Saturday, March 10, 2012
In Theaters: SILENT HOUSE (2012)
(US/France - 2012)
Directed by Chris Kentis & Laura Lau. Written by Laura Lau. Cast: Elizabeth Olsen, Adam Trese, Eric Sheffer Stevens, Julia Taylor Ross. (R, 85 mins)
Husband & wife directing team Chris Kentis and Laura Lau are no stranger to gimmicky thrills and chills: Kentis directed and Lau photographed the 2004 actors-in-the-water-with-real-sharks indie hit OPEN WATER. Both have been off the radar until resurfacing with this remake of Gustavo Hernandez's 2010 Uruguayan thriller LA CASA MUDA. CASA's gimmick, replicated by SILENT HOUSE, is that it's allegedly shot in real time, in one continuous take. I haven't seen the Hernandez film so I can't judge, but I'm not buying that claim with Kentis & Lau's film. Oh, it's a solidly-constructed illusion of a continuous take, but there's plenty of dark shots and other pieces of set decor that can easily obscure a seamless edit. Plus, if you stick around for the closing credits, the long list of "Additional photography" credits sorta blow the "one continuous take" claim to hell. There's a few instances where it's used effectively, but the illusion doesn't really add much to the film, which wouldn't have been very different if the cuts were visibly apparent.
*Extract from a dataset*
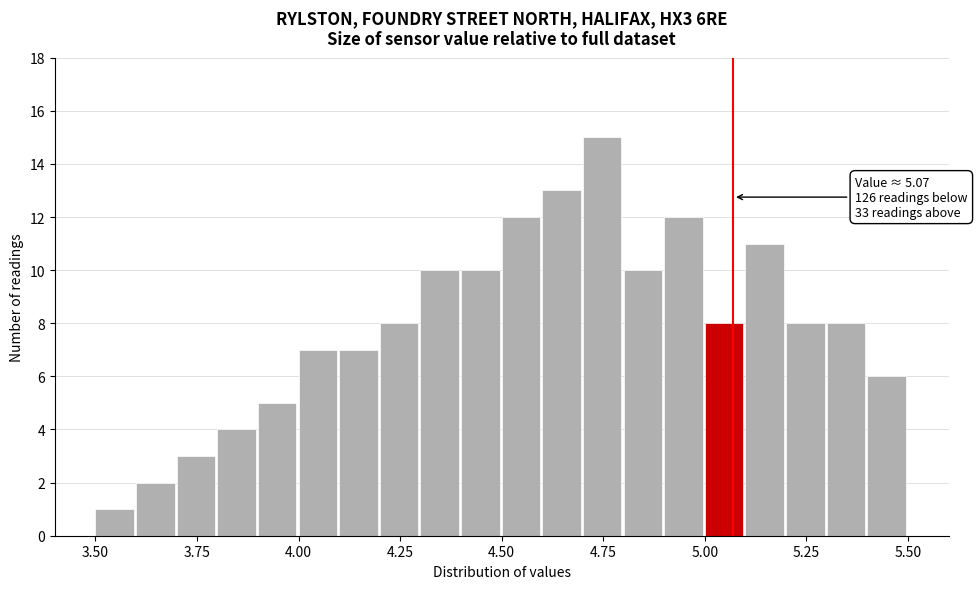

Read against the x-axis, roughly where is the centre of the tallest bar?

4.75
The simple set-up has early 20-ish Sarah (Elizabeth Olsen) cleaning out a dilapidated, mold-infested family vacation home with her dad John (Adam Trese), and her uncle Peter (Eric Sheffer Stevens). Located far off the beaten path, the house has become a haven for squatters, so Peter resorted to having the windows boarded up from the inside, which doesn't allow for any light to get into the house. This becomes an issue when Peter runs to town for supplies, John goes upstairs and disappears, and Sarah starts hearing thuds, bangs, heavy footsteps, and finally finds herself practically face-to-face with an intruder who's hiding in the house.
That sounds like a can't-miss deal, but--and again, I'm only judging the remake, but I'm aware of some changes from the Uruguayan original--Kentis & Lau find ways. Obviously, because it's a modern horror film, we know there will be a big plot twist by the end. Kentis & Lau bungle this by telegraphing the twists and turns entirely too early in the story. Before the mayhem starts, Sarah is visited by Sophia (Julia Taylor Ross), who's happy to see her since, she claims, they were playmates as kids. Sarah initially doesn't remember her, but after Sophia mentions stopping by later with some pictures of them playing dress-up, Sarah starts to have a vague recollection. There's another early bit where Uncle Peter stops to regard Sarah in a way that lingers longer than seems normal, and he finally says "I can't believe how grown-up you are." And both John and Peter encounter scattered Polaroids that make them nervously skittish as they stash them down their pants. Now sure, some of us see more movies than others, but without even seeing LA CASA MUDA and deliberately avoiding spoilers, I figured the whole thing out 20 minutes in, and anyone paying any attention to this at all can see where it's going even if you haven't seen the relatively recent HIGH TENSION or, to cite another cribbed source, Roman Polanski's REPULSION, a film that unravelled in a much similar fashion and still seems fresher than this despite being 47 years old and minus the central gimmick. I'm curious to see Hernandez's original film, just to see if it showed its cards that early or if Kentis & Lau, who I'm guessing are terrible poker players, dumbed it down for American audiences.
That's not to say it's a total washout. The scene with Sarah using the flash of an instant camera as a light source is a high point, and belongs in a better movie. Olsen is very good and maintains a believable near-hysteria throughout without ever going overboard. The younger sister of Mary-Kate & Ashley Olsen, she was pegged a star-in-the-making after last year's indie breakthrough MARTHA MARCY MAY MARLENE, and she does a solid job here. But there's only so much she can do with a script that simply gives away too much too soon, hoping that the "Real Fear...in Real Time!" conceit will carry it through to the end. It doesn't. Olsen's clearly going on to bigger and better things, and one day, SILENT HOUSE will likely be little more than the forgettable B-horror flick that so many accomplished actors have near or at the bottom of the IMDb pages.